*** Dataset entries Section Begins ***

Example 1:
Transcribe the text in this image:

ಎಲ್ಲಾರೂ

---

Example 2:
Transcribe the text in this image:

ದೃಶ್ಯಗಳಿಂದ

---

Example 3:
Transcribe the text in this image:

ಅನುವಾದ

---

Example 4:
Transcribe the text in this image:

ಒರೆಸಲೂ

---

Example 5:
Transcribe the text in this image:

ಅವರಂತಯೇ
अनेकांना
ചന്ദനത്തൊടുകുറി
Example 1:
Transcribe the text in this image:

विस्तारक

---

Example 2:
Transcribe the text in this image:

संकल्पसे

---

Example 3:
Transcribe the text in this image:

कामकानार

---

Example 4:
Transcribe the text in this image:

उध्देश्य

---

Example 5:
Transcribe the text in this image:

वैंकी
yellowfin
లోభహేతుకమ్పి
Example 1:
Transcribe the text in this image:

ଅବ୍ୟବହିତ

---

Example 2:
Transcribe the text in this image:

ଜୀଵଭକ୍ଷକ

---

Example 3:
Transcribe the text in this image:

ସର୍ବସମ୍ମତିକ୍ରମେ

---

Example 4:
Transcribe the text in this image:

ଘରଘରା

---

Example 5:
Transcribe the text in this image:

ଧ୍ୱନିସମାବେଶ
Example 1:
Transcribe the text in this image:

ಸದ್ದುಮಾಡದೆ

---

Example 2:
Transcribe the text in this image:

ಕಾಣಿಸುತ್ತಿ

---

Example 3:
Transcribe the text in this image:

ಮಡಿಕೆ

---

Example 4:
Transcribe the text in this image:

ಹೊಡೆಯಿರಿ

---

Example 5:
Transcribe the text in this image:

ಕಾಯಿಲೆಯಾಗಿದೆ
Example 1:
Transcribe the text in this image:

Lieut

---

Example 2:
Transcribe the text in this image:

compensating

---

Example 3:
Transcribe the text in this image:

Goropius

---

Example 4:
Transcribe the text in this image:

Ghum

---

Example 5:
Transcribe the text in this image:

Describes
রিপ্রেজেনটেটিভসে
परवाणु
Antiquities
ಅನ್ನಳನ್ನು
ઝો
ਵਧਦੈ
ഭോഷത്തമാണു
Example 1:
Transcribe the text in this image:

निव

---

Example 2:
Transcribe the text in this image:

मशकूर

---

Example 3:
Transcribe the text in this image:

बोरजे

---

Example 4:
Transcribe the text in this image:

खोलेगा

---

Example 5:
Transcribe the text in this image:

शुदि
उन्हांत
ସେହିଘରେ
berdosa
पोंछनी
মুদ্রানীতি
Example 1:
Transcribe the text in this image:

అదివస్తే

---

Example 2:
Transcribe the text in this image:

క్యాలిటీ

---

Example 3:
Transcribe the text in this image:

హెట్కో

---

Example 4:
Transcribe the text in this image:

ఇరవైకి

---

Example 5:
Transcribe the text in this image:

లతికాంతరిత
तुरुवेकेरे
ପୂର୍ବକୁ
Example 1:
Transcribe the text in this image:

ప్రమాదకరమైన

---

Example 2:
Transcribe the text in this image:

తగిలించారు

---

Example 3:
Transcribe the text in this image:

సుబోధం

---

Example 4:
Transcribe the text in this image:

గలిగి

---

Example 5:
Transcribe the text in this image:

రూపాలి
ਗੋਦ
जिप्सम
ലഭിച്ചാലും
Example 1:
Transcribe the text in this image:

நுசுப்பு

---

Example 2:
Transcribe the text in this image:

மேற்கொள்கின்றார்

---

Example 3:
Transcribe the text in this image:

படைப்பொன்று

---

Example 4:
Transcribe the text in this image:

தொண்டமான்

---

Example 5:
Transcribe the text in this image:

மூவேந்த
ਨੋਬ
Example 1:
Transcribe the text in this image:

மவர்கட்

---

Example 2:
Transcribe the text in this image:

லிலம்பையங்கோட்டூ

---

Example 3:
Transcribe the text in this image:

*** Dataset entries Section Ends ***

» **Problem details**: Each record above is to be reproduced word for word.

» **Written answer**:
Example 1:
Transcribe the text in this image:

ಎಲ್ಲಾರೂ

---

Example 2:
Transcribe the text in this image:

ದೃಶ್ಯಗಳಿಂದ

---

Example 3:
Transcribe the text in this image:

ಅನುವಾದ

---

Example 4:
Transcribe the text in this image:

ಒರೆಸಲೂ

---

Example 5:
Transcribe the text in this image:

ಅವರಂತಯೇ
अनेकांना
ചന്ദനത്തൊടുകുറി
Example 1:
Transcribe the text in this image:

विस्तारक

---

Example 2:
Transcribe the text in this image:

संकल्पसे

---

Example 3:
Transcribe the text in this image:

कामकानार

---

Example 4:
Transcribe the text in this image:

उध्देश्य

---

Example 5:
Transcribe the text in this image:

वैंकी
yellowfin
లోభహేతుకమ్పి
Example 1:
Transcribe the text in this image:

ଅବ୍ୟବହିତ

---

Example 2:
Transcribe the text in this image:

ଜୀଵଭକ୍ଷକ

---

Example 3:
Transcribe the text in this image:

ସର୍ବସମ୍ମତିକ୍ରମେ

---

Example 4:
Transcribe the text in this image:

ଘରଘରା

---

Example 5:
Transcribe the text in this image:

ଧ୍ୱନିସମାବେଶ
Example 1:
Transcribe the text in this image:

ಸದ್ದುಮಾಡದೆ

---

Example 2:
Transcribe the text in this image:

ಕಾಣಿಸುತ್ತಿ

---

Example 3:
Transcribe the text in this image:

ಮಡಿಕೆ

---

Example 4:
Transcribe the text in this image:

ಹೊಡೆಯಿರಿ

---

Example 5:
Transcribe the text in this image:

ಕಾಯಿಲೆಯಾಗಿದೆ
Example 1:
Transcribe the text in this image:

Lieut

---

Example 2:
Transcribe the text in this image:

compensating

---

Example 3:
Transcribe the text in this image:

Goropius

---

Example 4:
Transcribe the text in this image:

Ghum

---

Example 5:
Transcribe the text in this image:

Describes
রিপ্রেজেনটেটিভসে
परवाणु
Antiquities
ಅನ್ನಳನ್ನು
ઝો
ਵਧਦੈ
ഭോഷത്തമാണു
Example 1:
Transcribe the text in this image:

निव

---

Example 2:
Transcribe the text in this image:

मशकूर

---

Example 3:
Transcribe the text in this image:

बोरजे

---

Example 4:
Transcribe the text in this image:

खोलेगा

---

Example 5:
Transcribe the text in this image:

शुदि
उन्हांत
ସେହିଘରେ
berdosa
पोंछनी
মুদ্রানীতি
Example 1:
Transcribe the text in this image:

అదివస్తే

---

Example 2:
Transcribe the text in this image:

క్యాలిటీ

---

Example 3:
Transcribe the text in this image:

హెట్కో

---

Example 4:
Transcribe the text in this image:

ఇరవైకి

---

Example 5:
Transcribe the text in this image:

లతికాంతరిత
तुरुवेकेरे
ପୂର୍ବକୁ
Example 1:
Transcribe the text in this image:

ప్రమాదకరమైన

---

Example 2:
Transcribe the text in this image:

తగిలించారు

---

Example 3:
Transcribe the text in this image:

సుబోధం

---

Example 4:
Transcribe the text in this image:

గలిగి

---

Example 5:
Transcribe the text in this image:

రూపాలి
ਗੋਦ
जिप्सम
ലഭിച്ചാലും
Example 1:
Transcribe the text in this image:

நுசுப்பு

---

Example 2:
Transcribe the text in this image:

மேற்கொள்கின்றார்

---

Example 3:
Transcribe the text in this image:

படைப்பொன்று

---

Example 4:
Transcribe the text in this image:

தொண்டமான்

---

Example 5:
Transcribe the text in this image:

மூவேந்த
ਨੋਬ
Example 1:
Transcribe the text in this image:

மவர்கட்

---

Example 2:
Transcribe the text in this image:

லிலம்பையங்கோட்டூ

---

Example 3:
Transcribe the text in this image:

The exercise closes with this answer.